▶ _What this task involves_: From the line that contains "https://beeldbank.delangevonder.nl/cgi-bin/fotos" to the last line of the records below, copy everything exactly, both ends included.
════════
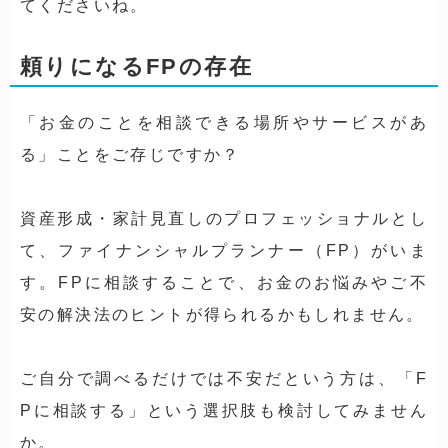
てくださいね。
頼りになるFPの存在
「お金のことを相談できる場所やサービスがあ
る」ことをご存じですか？
資産形成・家計見直しのプロフェッショナルとし
て、ファイナンシャルプランナー（FP）がいま
す。FPに相談することで、お金のお悩みやご不
安の解決法のヒントが得られるかもしれません。
ご自分で調べるだけでは不安だという方は、「F
Pに相談する」という選択肢も検討してみません
か。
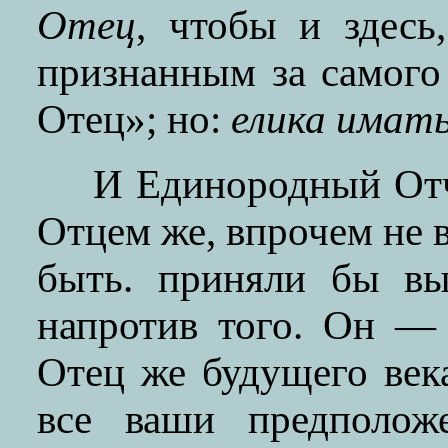
Отец
, чтобы и здесь
признанным за самого
Отец»; но:
елика имат
И Единородный Отч
Отцем же, впрочем не в
быть. приняли бы вы
напротив того. Он —
Отец же будущего век
все ваши предположе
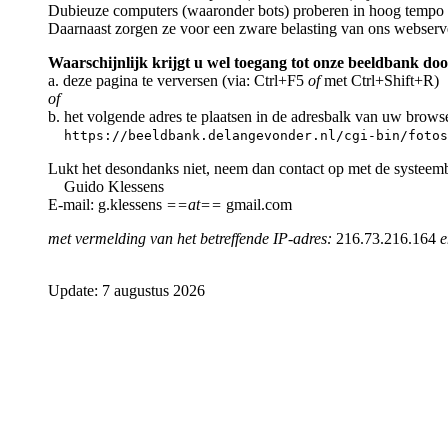
Dubieuze computers (waaronder bots) proberen in hoog tempo a
Daarnaast zorgen ze voor een zware belasting van ons webserv
Waarschijnlijk krijgt u wel toegang tot onze beeldbank doo
a. deze pagina te verversen (via: Ctrl+F5
of
met Ctrl+Shift+R)
of
b. het volgende adres te plaatsen in de adresbalk van uw brows
https://beeldbank.delangevonder.nl/cgi-bin/fotos
Lukt het desondanks niet, neem dan contact op met de systeem
Guido Klessens
E-mail: g.klessens
==at==
gmail.com
met vermelding van het betreffende IP-adres:
216.73.216.164
e
Update: 7 augustus 2026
════════
▶ _Answer area_:
https://beeldbank.delangevonder.nl/cgi-bin/fotos
Lukt het desondanks niet, neem dan contact op met de systeem
Guido Klessens
E-mail: g.klessens
==at==
gmail.com
met vermelding van het betreffende IP-adres:
216.73.216.164
e
Update: 7 augustus 2026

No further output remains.